Le lendemain des élections, il faisait gris à New York City. Le ciel laissait tomber quelques gouttes de pluie; un peu comme les larmes que plusieurs ont versées mercredi. La ville semblait au ralenti, car je n'entendais pas les nombreux klaxons habituels. New York se réveillait d'un cauchemar devenu réalité.
Mercredi, je monte à bord de mon wagon de métro, regardant les mines basses des autres voyageurs. J'ai envie de leur demander : « Mais qu'est-ce qui a bien pu se passer? ». J’aimerais que ces quidams me donnent les réponses aux questions qu'eux-mêmes se posent.
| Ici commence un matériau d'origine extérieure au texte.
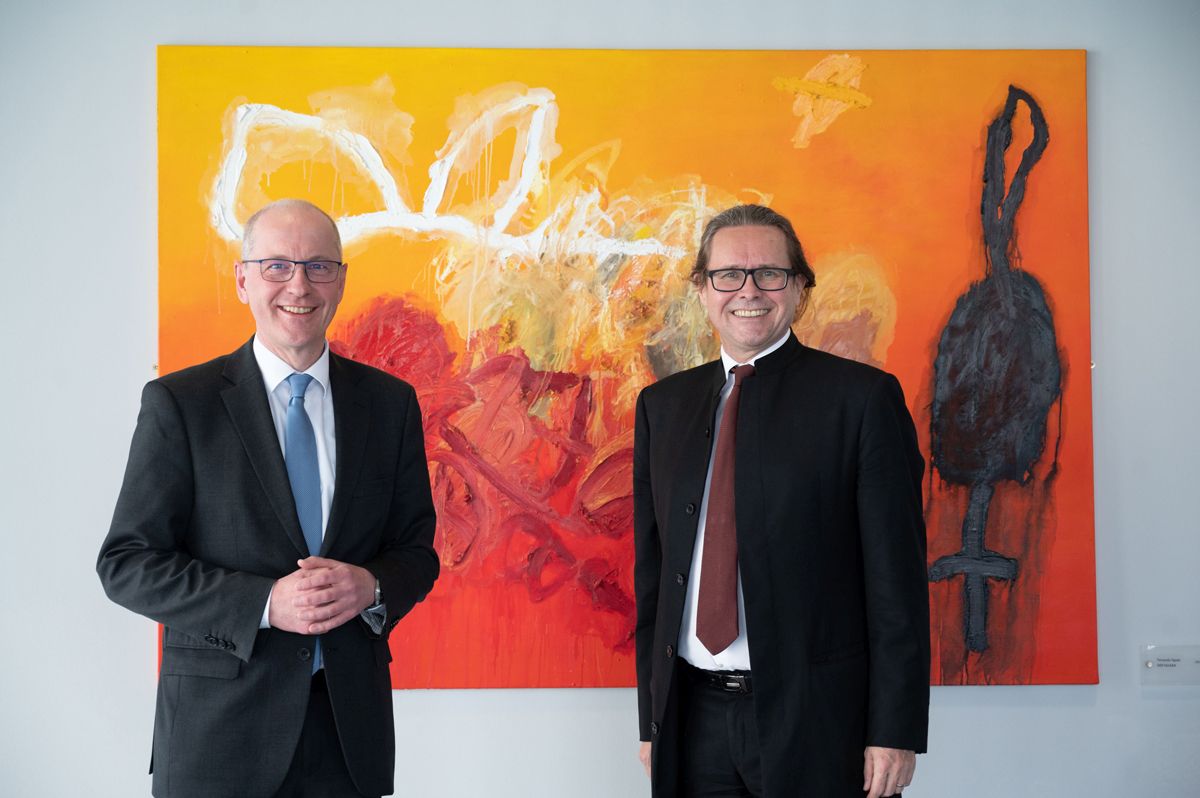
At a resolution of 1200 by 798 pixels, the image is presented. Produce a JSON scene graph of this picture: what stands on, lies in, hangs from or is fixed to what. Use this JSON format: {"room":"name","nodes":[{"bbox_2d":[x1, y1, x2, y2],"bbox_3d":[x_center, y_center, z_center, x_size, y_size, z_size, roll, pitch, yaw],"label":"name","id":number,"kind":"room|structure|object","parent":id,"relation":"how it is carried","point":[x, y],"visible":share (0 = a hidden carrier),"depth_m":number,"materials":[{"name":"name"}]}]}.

Contrairement à mon habitude, je n'écoute pas de musique en me rendant au travail. J'ai envie d'écouter le désarroi de mes compatriotes new-yorkais. Un lourd silence qui ne couvre pas souvent cette ville. Nombreux sont ceux qui craignent d'être expulsés du pays : mon amie tibétaine m’appelle en pleurant pour m'annoncer que son copain s'était vu refuser la fameuse green card. Juste avant Trump. Ils leur faut réévaluer leur avenir, faire de nouveaux plans de carrière et de vie, « parce qu’avec Trump, qui sait? », m’a-t-elle avoué. La peur est palpable dans sa voix.
Au boulot, j’entends tous les types de réactions possibles autour de la machine à café : des dévastés aux cyniques, en passant par les optimistes. Ce sont eux, les plus nombreux. La résilience américaine a de quoi étonner et la phrase qu’on me répète est : « Il faut se battre encore plus fort. On ne le laissera pas faire comme il veut. » Je voudrais être aussi confiante qu'eux, mais la morosité ambiante sape mes efforts.
Je suis de celles qui avaient foi en Hillary et qui ne pouvaient pas s'imaginer que Trump gagnerait. J'étais probablement naïve de croire que j'allais vivre de l'intérieur ce beau moment historique que de voir une femme être élue présidente des États-Unis. Mon cœur de femme saigne de toutes ces batailles perdues.
Cependant, au travers de cette grisaille, j'entrevois un filet de lumière. Quand j'entends les voix s'unir et s'élever autour de moi; quand je vois des enfants s'ouvrir aux différences. Je veux croire qu'il reste « du bon monde », que les humains peuvent changer et devenir meilleurs. Il reste encore beaucoup à faire et probablement plus que je ne voudrais le croire. Mais mes collègues américains m'ont convaincue : il faut se relever encore et encore.
Une fois le choc passé, je reprends mon bouclier et je retourne faire la guerre à l'ignorance.